How do we get past the things we’ve done or left undone, the weaknesses we have, and the shame we carry around? The concept of forgiving ourselves is difficult but important.
Shame and guilt
Chip Dodd, author, speaker, counselor, and resident expert for Solo Parent Society, talks about shame and forgiveness and our need for connection. “We are all made to belong and matter. That is essential.” He shares the difference between guilt and healthy versus toxic shame. Healthy shame is when we recognize our need for connection, love, and care. Admitting these innate needs is the experience of healthy shame, an acknowledgment of our humanity. “We are all made to need, to feel, to desire, to long, and to hope. The gift of healthy shame is humility.” When we recognize we are human, we are more able to say, “I need you. You need me. I make mistakes and so do you.” Healthy shame also reminds us, “I’m not God and neither are you.” This recognition relieves us of unnecessary burdens and allows us to feel empathy for ourselves and for others From there, we discover compassion, a key part of being able to forgive ourselves and others.
Guilt is different from shame. Shame is linked to our identity, a sense of who we are, whereas guilt is linked to actions. We feel guilt when we do something that goes against a healthy value system such as doing something that harms someone. Healthy shame allows us to have “good” guilt which leads us to seek forgiveness for what we’ve done. This enables us to pursue a relationship with someone we’ve hurt. Good guilt is restorative.
Toxic shame is different from guilt or healthy shame. We feel toxic shame when we are rejected often enough to internalize it into negative feelings and perceptions of ourselves. Toxic shame is not a healthy awareness of our humanity. Instead, Chip Dodd shares that, “Toxic shame is contempt toward myself for being human.” This rejection of our normal humanity is what typifies toxic shame and toxic shame doesn’t come from God. It comes from those around us who have rejected and hurt us. “We begin to identify ourselves according to the relationships we experience”, says Chip. That rejection sends the message we are not worthy and we internalize it as toxic shame.
Toxic shame tells us that to be in need is humiliating rather than empowering. With healthy shame, to be in need is embraced as normal and this acceptance results in grace-filled humility which empowers us to have our needs met. In his book, Hope in the Age of Addiction, Chip shares how toxic shame leads us to seek relief for unmet needs through addictions of all kinds. The way we overcome toxic shame is by embracing healthy shame and embracing our normal human needs and reaching out to have them met in healthy ways.

# Task
Set down word for word the passage from the piece on shame and forgiveness that begins with "Toxic shame is different" and ends after "as toxic shame.".

# Entries shown
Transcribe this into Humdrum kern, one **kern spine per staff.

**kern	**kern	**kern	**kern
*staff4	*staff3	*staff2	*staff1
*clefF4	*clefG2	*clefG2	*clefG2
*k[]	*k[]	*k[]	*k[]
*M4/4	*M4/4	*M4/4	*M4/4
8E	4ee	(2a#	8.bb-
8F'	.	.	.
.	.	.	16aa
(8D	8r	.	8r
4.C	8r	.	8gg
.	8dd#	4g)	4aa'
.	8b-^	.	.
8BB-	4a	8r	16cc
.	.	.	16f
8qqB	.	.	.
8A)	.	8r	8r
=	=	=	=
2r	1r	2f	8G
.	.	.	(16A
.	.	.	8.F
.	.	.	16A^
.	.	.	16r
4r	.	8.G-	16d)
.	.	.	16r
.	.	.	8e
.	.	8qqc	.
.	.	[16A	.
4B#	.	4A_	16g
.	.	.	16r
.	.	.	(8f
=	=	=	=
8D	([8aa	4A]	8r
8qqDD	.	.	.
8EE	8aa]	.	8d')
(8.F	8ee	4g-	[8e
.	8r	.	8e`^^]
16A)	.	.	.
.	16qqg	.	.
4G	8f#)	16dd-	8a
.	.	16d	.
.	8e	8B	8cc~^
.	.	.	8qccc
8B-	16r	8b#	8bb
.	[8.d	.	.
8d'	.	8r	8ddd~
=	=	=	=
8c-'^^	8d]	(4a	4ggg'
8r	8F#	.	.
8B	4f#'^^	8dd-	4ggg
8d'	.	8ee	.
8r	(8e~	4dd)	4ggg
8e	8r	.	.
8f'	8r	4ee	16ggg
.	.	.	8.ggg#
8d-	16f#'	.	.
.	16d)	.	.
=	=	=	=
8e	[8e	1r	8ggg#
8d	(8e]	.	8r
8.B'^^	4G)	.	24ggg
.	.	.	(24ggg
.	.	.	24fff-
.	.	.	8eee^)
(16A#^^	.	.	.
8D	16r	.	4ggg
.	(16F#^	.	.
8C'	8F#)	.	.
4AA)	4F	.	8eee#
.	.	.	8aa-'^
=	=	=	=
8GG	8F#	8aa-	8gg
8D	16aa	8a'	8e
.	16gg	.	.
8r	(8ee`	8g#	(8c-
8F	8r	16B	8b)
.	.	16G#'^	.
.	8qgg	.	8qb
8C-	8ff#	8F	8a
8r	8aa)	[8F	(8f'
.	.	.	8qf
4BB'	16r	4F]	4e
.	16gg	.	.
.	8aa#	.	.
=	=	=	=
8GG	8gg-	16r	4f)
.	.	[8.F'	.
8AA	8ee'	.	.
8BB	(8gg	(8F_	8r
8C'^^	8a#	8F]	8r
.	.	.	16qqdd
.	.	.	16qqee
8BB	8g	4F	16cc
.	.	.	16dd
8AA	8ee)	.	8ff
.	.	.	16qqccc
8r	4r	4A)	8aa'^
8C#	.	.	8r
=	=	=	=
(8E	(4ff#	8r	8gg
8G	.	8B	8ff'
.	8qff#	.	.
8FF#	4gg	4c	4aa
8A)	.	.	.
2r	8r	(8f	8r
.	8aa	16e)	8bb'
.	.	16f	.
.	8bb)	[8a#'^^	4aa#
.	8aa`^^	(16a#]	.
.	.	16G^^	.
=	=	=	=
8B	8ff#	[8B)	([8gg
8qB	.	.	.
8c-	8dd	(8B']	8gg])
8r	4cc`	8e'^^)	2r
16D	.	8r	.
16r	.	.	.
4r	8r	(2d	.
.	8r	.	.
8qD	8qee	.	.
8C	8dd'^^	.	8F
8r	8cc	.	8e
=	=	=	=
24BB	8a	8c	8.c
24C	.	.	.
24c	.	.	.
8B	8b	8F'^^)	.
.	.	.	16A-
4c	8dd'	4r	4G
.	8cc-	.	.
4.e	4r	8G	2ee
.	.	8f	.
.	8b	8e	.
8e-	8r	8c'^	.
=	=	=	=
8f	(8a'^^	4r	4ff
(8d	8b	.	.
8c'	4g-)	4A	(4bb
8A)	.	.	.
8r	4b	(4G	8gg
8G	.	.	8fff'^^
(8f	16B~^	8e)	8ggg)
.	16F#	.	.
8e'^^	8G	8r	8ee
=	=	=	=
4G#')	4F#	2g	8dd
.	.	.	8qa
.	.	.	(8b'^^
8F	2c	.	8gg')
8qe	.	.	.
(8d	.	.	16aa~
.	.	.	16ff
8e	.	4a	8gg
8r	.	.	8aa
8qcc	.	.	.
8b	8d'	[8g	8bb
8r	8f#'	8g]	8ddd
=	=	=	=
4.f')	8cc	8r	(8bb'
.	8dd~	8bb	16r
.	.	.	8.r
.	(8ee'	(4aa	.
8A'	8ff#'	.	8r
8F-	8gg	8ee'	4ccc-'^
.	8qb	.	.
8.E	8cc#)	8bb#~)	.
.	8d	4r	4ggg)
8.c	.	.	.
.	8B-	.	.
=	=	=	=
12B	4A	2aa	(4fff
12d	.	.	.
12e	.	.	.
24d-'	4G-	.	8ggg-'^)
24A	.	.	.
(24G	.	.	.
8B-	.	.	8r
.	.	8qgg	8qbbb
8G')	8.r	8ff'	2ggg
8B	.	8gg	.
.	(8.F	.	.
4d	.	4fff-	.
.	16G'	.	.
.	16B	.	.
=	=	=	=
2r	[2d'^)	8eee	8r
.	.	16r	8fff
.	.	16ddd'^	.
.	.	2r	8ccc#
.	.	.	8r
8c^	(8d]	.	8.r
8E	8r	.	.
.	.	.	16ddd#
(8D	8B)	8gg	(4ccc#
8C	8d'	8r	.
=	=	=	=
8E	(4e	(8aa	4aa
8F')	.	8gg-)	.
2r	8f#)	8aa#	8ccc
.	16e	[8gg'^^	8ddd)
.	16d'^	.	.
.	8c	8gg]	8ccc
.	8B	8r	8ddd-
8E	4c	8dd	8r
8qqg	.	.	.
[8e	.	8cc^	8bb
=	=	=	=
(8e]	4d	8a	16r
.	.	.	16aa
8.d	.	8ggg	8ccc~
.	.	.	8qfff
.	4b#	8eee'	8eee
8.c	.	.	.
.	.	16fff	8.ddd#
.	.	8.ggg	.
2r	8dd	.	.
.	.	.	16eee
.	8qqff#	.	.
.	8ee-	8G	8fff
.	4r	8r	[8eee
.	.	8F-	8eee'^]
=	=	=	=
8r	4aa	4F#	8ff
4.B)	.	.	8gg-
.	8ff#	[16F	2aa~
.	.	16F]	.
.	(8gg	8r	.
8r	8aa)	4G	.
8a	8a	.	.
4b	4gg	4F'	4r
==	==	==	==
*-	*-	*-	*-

# Response to the task
Toxic shame is different from guilt or healthy shame. We feel toxic shame when we are rejected often enough to internalize it into negative feelings and perceptions of ourselves. Toxic shame is not a healthy awareness of our humanity. Instead, Chip Dodd shares that, “Toxic shame is contempt toward myself for being human.” This rejection of our normal humanity is what typifies toxic shame and toxic shame doesn’t come from God. It comes from those around us who have rejected and hurt us. “We begin to identify ourselves according to the relationships we experience”, says Chip. That rejection sends the message we are not worthy and we internalize it as toxic shame.